Herausgebrochene Bordsteine, tiefe Furchen am Straßenrand, zerfahrene Grünstreifen, abgesenkte Gullys und eine stark beschädigte Mittelinsel vor der Mittelschule in Krauschwitz. Bürgermeister Rüdiger Mönch (Freie Wähler) ist wahrhaftig nicht erfreut, wie sich die Geschwister-Scholl-Straße in Krauschwitz nach der Bekanntschaft mit den Panzerkolonnen der Deutsch-Französischen Brigade nun zeigt. "Uns ist zwar bekannt gewesen, dass in Sachsen eine große Übung stattfindet. Aber wir wurden nicht informiert über die genaue Bewegung der Militärfahrzeuge", sagt Mönch. Er hätte gern seinen Einwohnern nähere Informationen dazu gegeben - vor der Übung, um ihnen die überfallartige Begegnung mit Marder & Co. zu ersparen.

Vor allem über die B 115 und der S 123, das ist die Geschwister-Scholl-Straße, ratterten die Fahrzeuge am Tage und in den Abendstunden. "Beide Straßen liegen nicht in unserer Hoheit, sondern in der des Lande", erklärt Mönch. Nur einige Gullys sind Gemeindesache, andere des Wasserzweckverbandes Mittlere Neiße-Schöps. "Wir nehmen die Schäden auf und geben sie weiter." Sicherlich müssen Soldaten üben. Doch Mönch fragt sich, ob es nicht ausreichen würde, mit dieser schweren Technik über Waldwege zu fahren, statt auf wichtigen Straßen Schäden anzurichten.

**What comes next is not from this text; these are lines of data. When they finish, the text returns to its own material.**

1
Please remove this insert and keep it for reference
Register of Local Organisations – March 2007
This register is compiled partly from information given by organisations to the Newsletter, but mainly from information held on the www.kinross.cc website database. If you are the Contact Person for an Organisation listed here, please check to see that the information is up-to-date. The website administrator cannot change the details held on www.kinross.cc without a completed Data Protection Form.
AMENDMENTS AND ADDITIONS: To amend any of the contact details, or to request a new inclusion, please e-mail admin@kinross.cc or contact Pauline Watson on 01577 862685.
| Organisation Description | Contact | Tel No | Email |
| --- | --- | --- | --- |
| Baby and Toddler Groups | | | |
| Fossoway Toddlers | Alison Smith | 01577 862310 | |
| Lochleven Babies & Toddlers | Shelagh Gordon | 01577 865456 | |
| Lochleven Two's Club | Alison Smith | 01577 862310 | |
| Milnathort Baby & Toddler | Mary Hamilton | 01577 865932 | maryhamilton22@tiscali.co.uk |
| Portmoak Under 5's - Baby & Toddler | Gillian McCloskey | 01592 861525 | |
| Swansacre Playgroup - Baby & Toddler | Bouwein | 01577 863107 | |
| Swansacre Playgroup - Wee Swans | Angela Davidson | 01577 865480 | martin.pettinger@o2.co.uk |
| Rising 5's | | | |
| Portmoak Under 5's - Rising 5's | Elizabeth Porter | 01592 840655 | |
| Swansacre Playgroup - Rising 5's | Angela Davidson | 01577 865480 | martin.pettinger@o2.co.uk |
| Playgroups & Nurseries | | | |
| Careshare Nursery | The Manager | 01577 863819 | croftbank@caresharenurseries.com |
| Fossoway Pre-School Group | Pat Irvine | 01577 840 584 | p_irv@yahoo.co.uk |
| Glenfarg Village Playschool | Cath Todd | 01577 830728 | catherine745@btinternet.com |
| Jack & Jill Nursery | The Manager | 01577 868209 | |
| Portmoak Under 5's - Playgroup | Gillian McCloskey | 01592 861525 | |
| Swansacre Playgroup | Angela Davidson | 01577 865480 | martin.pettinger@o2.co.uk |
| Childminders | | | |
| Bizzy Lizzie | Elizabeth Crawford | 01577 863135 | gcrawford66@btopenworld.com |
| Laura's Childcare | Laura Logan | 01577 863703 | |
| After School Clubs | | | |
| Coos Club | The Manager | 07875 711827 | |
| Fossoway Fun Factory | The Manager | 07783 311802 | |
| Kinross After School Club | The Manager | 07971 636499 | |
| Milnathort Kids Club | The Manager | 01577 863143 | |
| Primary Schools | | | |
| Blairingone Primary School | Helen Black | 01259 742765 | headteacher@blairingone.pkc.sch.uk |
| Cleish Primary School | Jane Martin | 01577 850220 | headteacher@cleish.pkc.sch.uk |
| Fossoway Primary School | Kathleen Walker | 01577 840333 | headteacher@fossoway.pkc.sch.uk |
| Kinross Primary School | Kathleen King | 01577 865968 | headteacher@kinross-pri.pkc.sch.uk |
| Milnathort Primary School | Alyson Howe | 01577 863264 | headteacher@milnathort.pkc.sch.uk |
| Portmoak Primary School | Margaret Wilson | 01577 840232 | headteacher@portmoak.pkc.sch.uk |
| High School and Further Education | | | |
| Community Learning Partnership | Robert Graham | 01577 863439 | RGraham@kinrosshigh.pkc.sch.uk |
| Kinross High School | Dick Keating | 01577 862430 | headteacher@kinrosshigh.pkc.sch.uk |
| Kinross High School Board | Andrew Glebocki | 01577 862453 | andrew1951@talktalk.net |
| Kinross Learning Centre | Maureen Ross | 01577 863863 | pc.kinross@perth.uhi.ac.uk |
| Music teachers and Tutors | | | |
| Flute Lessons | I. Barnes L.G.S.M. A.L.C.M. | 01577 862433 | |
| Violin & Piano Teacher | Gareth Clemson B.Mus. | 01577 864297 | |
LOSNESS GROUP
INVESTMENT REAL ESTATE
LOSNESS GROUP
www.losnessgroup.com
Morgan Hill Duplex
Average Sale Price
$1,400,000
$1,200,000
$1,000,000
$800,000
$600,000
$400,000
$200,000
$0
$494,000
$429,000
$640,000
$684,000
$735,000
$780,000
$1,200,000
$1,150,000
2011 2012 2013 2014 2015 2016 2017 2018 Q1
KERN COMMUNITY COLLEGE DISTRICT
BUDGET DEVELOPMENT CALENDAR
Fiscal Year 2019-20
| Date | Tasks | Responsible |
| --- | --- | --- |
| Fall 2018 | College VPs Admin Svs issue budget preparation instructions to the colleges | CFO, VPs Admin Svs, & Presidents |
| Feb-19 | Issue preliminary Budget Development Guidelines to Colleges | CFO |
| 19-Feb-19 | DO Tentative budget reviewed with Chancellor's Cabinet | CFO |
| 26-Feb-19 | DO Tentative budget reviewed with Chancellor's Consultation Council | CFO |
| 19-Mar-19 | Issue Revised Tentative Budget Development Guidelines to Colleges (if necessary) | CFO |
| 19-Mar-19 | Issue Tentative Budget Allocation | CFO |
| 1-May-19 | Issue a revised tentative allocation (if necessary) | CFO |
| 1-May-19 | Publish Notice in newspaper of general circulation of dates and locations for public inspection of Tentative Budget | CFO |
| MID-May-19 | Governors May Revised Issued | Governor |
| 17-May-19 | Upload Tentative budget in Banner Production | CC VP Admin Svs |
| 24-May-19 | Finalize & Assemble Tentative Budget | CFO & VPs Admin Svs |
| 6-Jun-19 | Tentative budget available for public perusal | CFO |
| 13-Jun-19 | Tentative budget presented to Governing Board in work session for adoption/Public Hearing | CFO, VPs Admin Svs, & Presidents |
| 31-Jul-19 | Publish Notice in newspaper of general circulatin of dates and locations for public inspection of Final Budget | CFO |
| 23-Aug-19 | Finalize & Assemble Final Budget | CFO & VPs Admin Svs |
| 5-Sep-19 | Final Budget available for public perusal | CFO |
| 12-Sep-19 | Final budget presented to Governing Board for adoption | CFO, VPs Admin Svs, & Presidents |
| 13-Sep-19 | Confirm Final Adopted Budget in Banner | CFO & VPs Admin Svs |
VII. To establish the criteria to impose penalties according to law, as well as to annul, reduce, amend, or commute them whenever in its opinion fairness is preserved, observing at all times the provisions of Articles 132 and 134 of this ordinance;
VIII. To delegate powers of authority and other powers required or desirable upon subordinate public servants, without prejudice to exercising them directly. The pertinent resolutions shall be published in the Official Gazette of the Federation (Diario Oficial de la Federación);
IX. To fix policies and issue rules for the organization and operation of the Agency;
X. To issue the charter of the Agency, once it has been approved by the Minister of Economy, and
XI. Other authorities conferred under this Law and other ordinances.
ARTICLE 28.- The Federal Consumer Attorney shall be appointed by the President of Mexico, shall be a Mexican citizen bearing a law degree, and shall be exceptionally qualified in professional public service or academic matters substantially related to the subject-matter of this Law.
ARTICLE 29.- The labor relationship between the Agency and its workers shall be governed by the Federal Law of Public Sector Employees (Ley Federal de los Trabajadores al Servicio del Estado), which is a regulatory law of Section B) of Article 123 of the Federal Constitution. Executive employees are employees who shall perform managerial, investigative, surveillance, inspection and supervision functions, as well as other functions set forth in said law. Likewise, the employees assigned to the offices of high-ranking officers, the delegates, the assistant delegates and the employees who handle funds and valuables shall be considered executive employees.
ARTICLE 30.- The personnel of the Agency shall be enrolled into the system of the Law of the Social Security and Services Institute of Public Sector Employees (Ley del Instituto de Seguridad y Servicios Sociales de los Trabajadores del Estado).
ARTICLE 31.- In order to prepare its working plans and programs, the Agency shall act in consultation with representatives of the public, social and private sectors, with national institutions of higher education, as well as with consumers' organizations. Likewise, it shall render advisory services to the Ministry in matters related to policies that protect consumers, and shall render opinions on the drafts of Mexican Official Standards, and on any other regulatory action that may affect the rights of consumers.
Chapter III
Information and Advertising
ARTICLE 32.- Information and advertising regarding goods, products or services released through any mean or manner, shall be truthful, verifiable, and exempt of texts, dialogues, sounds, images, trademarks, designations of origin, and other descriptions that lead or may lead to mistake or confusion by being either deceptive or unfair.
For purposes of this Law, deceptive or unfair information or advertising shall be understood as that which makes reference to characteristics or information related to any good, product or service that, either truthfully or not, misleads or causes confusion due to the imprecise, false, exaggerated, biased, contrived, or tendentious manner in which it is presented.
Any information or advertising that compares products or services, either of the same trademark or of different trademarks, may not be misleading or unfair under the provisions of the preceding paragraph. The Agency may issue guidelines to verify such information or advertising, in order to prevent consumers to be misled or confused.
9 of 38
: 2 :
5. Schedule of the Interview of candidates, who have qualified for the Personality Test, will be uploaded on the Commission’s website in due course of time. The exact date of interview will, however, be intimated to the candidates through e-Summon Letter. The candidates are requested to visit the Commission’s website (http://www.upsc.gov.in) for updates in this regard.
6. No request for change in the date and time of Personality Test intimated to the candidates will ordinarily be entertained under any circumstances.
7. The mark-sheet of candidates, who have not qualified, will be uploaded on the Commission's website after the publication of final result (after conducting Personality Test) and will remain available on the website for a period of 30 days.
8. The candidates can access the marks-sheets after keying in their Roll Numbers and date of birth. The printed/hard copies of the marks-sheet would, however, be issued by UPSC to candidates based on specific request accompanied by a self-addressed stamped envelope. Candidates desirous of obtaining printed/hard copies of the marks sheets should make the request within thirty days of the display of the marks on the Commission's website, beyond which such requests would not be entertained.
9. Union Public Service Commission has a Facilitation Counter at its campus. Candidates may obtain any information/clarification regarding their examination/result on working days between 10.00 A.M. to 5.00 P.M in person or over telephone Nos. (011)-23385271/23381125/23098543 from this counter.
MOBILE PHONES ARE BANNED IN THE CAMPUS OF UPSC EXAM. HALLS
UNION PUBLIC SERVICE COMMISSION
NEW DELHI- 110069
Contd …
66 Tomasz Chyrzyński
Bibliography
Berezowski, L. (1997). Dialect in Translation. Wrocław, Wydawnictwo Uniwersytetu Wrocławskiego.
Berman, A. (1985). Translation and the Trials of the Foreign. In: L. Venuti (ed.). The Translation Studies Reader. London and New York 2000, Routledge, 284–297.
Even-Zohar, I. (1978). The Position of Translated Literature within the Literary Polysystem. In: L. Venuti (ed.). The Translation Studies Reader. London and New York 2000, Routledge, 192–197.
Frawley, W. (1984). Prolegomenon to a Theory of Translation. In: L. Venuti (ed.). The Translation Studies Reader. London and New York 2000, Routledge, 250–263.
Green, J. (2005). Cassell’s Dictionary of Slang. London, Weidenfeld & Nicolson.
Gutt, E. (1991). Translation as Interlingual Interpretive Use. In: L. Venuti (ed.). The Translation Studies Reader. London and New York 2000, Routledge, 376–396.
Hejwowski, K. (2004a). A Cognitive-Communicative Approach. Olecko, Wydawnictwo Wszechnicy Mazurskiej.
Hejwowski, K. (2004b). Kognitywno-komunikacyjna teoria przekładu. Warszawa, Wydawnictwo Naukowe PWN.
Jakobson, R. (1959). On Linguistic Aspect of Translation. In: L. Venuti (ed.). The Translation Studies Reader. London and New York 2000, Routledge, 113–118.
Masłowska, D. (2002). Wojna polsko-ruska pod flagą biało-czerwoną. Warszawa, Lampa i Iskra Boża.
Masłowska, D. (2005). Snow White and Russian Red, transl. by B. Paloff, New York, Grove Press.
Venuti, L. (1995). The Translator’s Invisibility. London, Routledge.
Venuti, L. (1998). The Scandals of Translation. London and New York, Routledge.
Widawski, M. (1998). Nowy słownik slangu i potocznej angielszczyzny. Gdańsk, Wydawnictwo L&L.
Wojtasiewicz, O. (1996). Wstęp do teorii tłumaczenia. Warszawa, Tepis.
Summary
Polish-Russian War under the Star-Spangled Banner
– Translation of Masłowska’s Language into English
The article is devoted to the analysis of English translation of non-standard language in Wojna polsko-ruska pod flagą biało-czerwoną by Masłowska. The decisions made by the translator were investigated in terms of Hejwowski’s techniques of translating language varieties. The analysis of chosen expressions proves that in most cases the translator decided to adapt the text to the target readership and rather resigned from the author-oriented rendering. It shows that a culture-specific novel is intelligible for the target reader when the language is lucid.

Dabei hatte Presseoffizier Sébastien Isern vor einer Woche noch angekündigt: "Alle Teilnehmer an der Großübung werden selbstverständlich sämtliche gesetzlich vorgeschrieben Auflagen zum Schutz von Natur und Umwelt strikt einhalten und bei der Nutzung von Straßen, Wegen und Einrichtungen größte Sorgfalt und Umsicht walten lassen." Nun steht jedoch die Frage im Raum, ob die Straßen der Weißwasseraner Region überhaupt für so schwere und breite Fahrzeuge geschaffen sind. In aller Regel gilt in solchen Fällen das Verursacherprinzip. Nach Angaben des Bundesamtes für Infrastruktur, Umweltschutz und Dienstleistungen, kam die Bundeswehr schon in der Vergangenheit nach Manövern für ähnliche Schäden auf, wenn sie tatsächlich von ihr stammten. Zudem gibt es einen Schadensoffizier, der die Truppe bei ihrer Übung begleitet und jeden Fall protokolliert.

Gerd Preußing aus Weißwasser war der Panzerkolonne auf ihrem flotten Marsch durch Krauschwitz mit seinem Auto begegnet. "Das war schon verdammt eng für mein Auto", schildert er. Wie ist es erst, wenn sich ein vier Meter breiter Panzer-Koloss und ein Schwerlaster auf dieser nur 6,15 Meter schmalen Straße begegnen? Patrick Jurk aus Krauschwitz hat das beobachtet. Einigen Lkw blieb gar nichts anderes übrig, als ratzfatz auszuweichen. Dafür ging es über Bordsteinkanten und Gehwegsbegrünungen. "Die Umfahrung dieses Engpasses auf der B 115 führt außerdem zu drei Kilometer Mehraufwand. Bei einem durchschnittlichen Kraftstoffverbrauch von 200 Liter auf 100 Kilometer ist der Geldwertvorteil einer solchen Abkürzung für Sparfüchse ins Budget eingerechnet", schreibt RUNDSCHAU-Leser Patrick Jurk unter anderem.

Die Deutsch-Französische Brigade mit Sitz im badischen Müllheim ist der weltweit einzige binationale militärische Großverband. In der Brigade versehen Angehörige der Bundeswehr und des französischen Heeres gemeinsam ihren Dienst, heißt es in einer Pressemitteilung. Ihre diesjährige Großübung mit dem Namen "Feldberg" findet noch bis zum 22. März in Sachsen statt.

An der Übung nehmen mehr als 2100 deutsche und französische Soldaten mit rund 400 Fahrzeugen aus allen Truppenteilen der Brigade teil. An diesem Wochenende erfolgt die Verlegung auf den Truppenübungsplatz Oberlausitz. Am 18. März sind die Bürgermeister der Region von den Militärs eingeladen.